# ANA Air Miles - Credit Card



## heartface

So I'm fast realising that airmiles are worth something in Japan considering how much a flight costs to go anywhere! Does anyone have any tips on collecting air miles in Japan? I'm thinking of applying for an ANA Visa/Suica but as a non-Japanese speaker I fear this may be a challenge. Can anyone recommend the best way to collect air miles as a resident in Japan?


----------



## Joppa

heartface said:


> So I'm fast realising that airmiles are worth something in Japan considering how much a flight costs to go anywhere! Does anyone have any tips on collecting air miles in Japan? I'm thinking of applying for an ANA Visa/Suica but as a non-Japanese speaker I fear this may be a challenge. Can anyone recommend the best way to collect air miles as a resident in Japan?

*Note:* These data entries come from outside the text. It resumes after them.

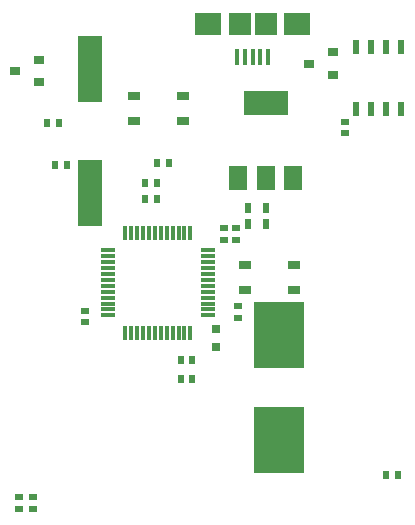
<source format=gtp>
G04 (created by PCBNEW (25-Oct-2014 BZR 4029)-stable) date Tue 06 Oct 2015 06:54:11 PM EDT*
%MOIN*%
G04 Gerber Fmt 3.4, Leading zero omitted, Abs format*
%FSLAX34Y34*%
G01*
G70*
G90*
G04 APERTURE LIST*
%ADD10C,0.00590551*%
%ADD11R,0.023622X0.0511811*%
%ADD12R,0.0118118X0.0472449*%
%ADD13R,0.0472449X0.0118118*%
%ADD14R,0.0413386X0.0255906*%
%ADD15R,0.0590551X0.0787402*%
%ADD16R,0.149606X0.0787402*%
%ADD17R,0.0748031X0.0748031*%
%ADD18R,0.0905512X0.0748031*%
%ADD19R,0.015748X0.0551181*%
%ADD20R,0.0354331X0.0314961*%
%ADD21R,0.0314961X0.0314961*%
%ADD22R,0.0275591X0.023622*%
%ADD23R,0.023622X0.0275591*%
%ADD24R,0.023622X0.0354331*%
%ADD25R,0.169213X0.220394*%
%ADD26R,0.169291X0.220472*%
%ADD27R,0.0826772X0.220472*%
G04 APERTURE END LIST*
G54D10*
G54D11*
X81864Y-40846D03*
X82364Y-40846D03*
X81364Y-40846D03*
X80864Y-40846D03*
X80864Y-42933D03*
X81364Y-42933D03*
X81864Y-42933D03*
X82364Y-42933D03*
G54D12*
X75326Y-47051D03*
X75129Y-47051D03*
X74933Y-47051D03*
X74736Y-47051D03*
X74539Y-47051D03*
X74342Y-47051D03*
X74145Y-47051D03*
X73948Y-47051D03*
X73751Y-47051D03*
X73555Y-47051D03*
X73358Y-47051D03*
X73161Y-47051D03*
X73161Y-50397D03*
X73358Y-50397D03*
X73555Y-50397D03*
X73751Y-50397D03*
X73948Y-50397D03*
X74145Y-50397D03*
X74342Y-50397D03*
X74539Y-50397D03*
X74736Y-50397D03*
X74933Y-50397D03*
X75129Y-50397D03*
X75326Y-50397D03*
G54D13*
X72570Y-47641D03*
X72570Y-47838D03*
X72570Y-48035D03*
X72570Y-48232D03*
X72570Y-48429D03*
X72570Y-48625D03*
X72570Y-48822D03*
X72570Y-49019D03*
X72570Y-49216D03*
X72570Y-49413D03*
X72570Y-49610D03*
X72570Y-49807D03*
X75917Y-49807D03*
X75917Y-49610D03*
X75917Y-49413D03*
X75917Y-49216D03*
X75917Y-49019D03*
X75917Y-48822D03*
X75917Y-48625D03*
X75917Y-48429D03*
X75917Y-48232D03*
X75917Y-48035D03*
X75917Y-47838D03*
X75917Y-47641D03*
G54D14*
X73435Y-43336D03*
X73435Y-42490D03*
X75068Y-43336D03*
X75068Y-42490D03*
X78769Y-48120D03*
X78769Y-48966D03*
X77135Y-48120D03*
X77135Y-48966D03*
G54D15*
X76929Y-45216D03*
X77834Y-45216D03*
X78740Y-45216D03*
G54D16*
X77834Y-42736D03*
G54D17*
X77834Y-40078D03*
X76968Y-40078D03*
G54D18*
X78877Y-40078D03*
X75925Y-40078D03*
G54D19*
X77401Y-41200D03*
X77657Y-41200D03*
X77913Y-41200D03*
X77145Y-41200D03*
X76889Y-41200D03*
G54D20*
X79291Y-41417D03*
X80078Y-41043D03*
X80078Y-41791D03*
X69488Y-41653D03*
X70275Y-41279D03*
X70275Y-42027D03*
G54D21*
X76181Y-50255D03*
X76181Y-50846D03*
G54D22*
X70078Y-56259D03*
X70078Y-55866D03*
X69606Y-56259D03*
X69606Y-55866D03*
X76929Y-49488D03*
X76929Y-49881D03*
G54D23*
X75000Y-51929D03*
X75393Y-51929D03*
X75000Y-51299D03*
X75393Y-51299D03*
G54D22*
X71811Y-49645D03*
X71811Y-50039D03*
G54D23*
X73818Y-45944D03*
X74212Y-45944D03*
X73818Y-45393D03*
X74212Y-45393D03*
X74606Y-44724D03*
X74212Y-44724D03*
G54D22*
X76850Y-46889D03*
X76850Y-47283D03*
X76456Y-46889D03*
X76456Y-47283D03*
G54D23*
X81850Y-55118D03*
X82244Y-55118D03*
G54D22*
X80472Y-43346D03*
X80472Y-43740D03*
G54D24*
X77854Y-46220D03*
X77263Y-46220D03*
X77854Y-46771D03*
X77263Y-46771D03*
G54D25*
X78267Y-53956D03*
G54D26*
X78267Y-50452D03*
G54D27*
X71968Y-41594D03*
X71968Y-45728D03*
G54D23*
X70826Y-44803D03*
X71220Y-44803D03*
X70551Y-43385D03*
X70944Y-43385D03*
M02*

</source>
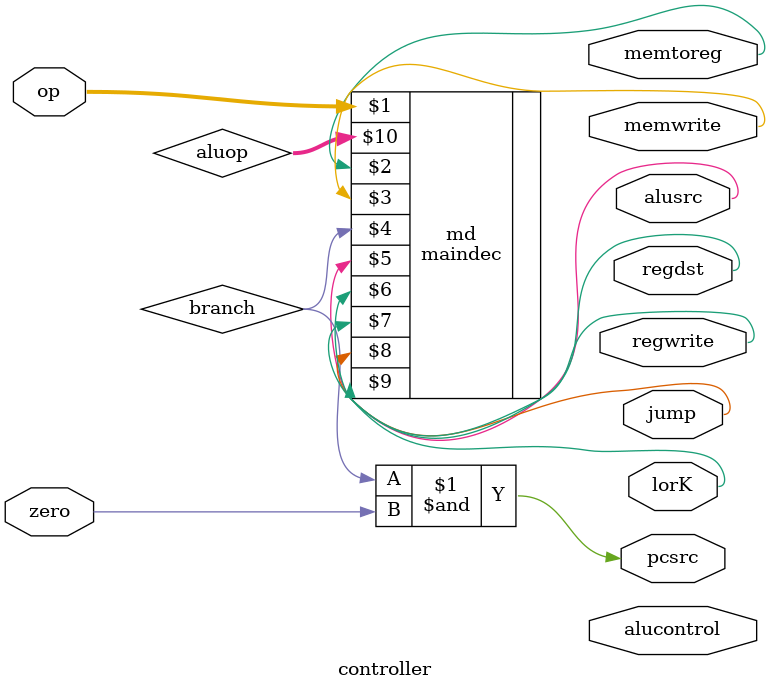
<source format=v>
module controller(  input  [4:0] op,
                    input  zero,
                    output  memtoreg, memwrite,
                    output  pcsrc, alusrc,
                    output  regdst, regwrite,
                    output  jump,lorK,
                    output  [2:0] alucontrol);
    wire [2:0] aluop;
    wire branch;

    maindec md( op, memtoreg, memwrite, branch,
                alusrc, regdst, regwrite, jump,lorK, aluop);
    

    assign pcsrc = branch & zero;
endmodule
</source>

Provided you are a long-stay resident with alien card and established employment, it shouldn't be too difficult to get a Japanese credit card, though there is no sure way of knowing whether they issue you one until you apply.
Best way to collect frequent flyer miles is to travel on ANA and other Star Alliance carriers. Anyone can join ANA Mileage Club and you can earn miles in certain stores, car hire operators or hotels, as well as crediting Star Alliance flights such as Lufthansa and Swiss to your ANA account. It will take several intercontinental return trips before you collect enough miles for a free longhaul flight, but you still have to pay taxes and fees.
Go to FlyerTalk - The world's most popular frequent flyer community and ANA Mileage Club forum for expert help and hints.


----------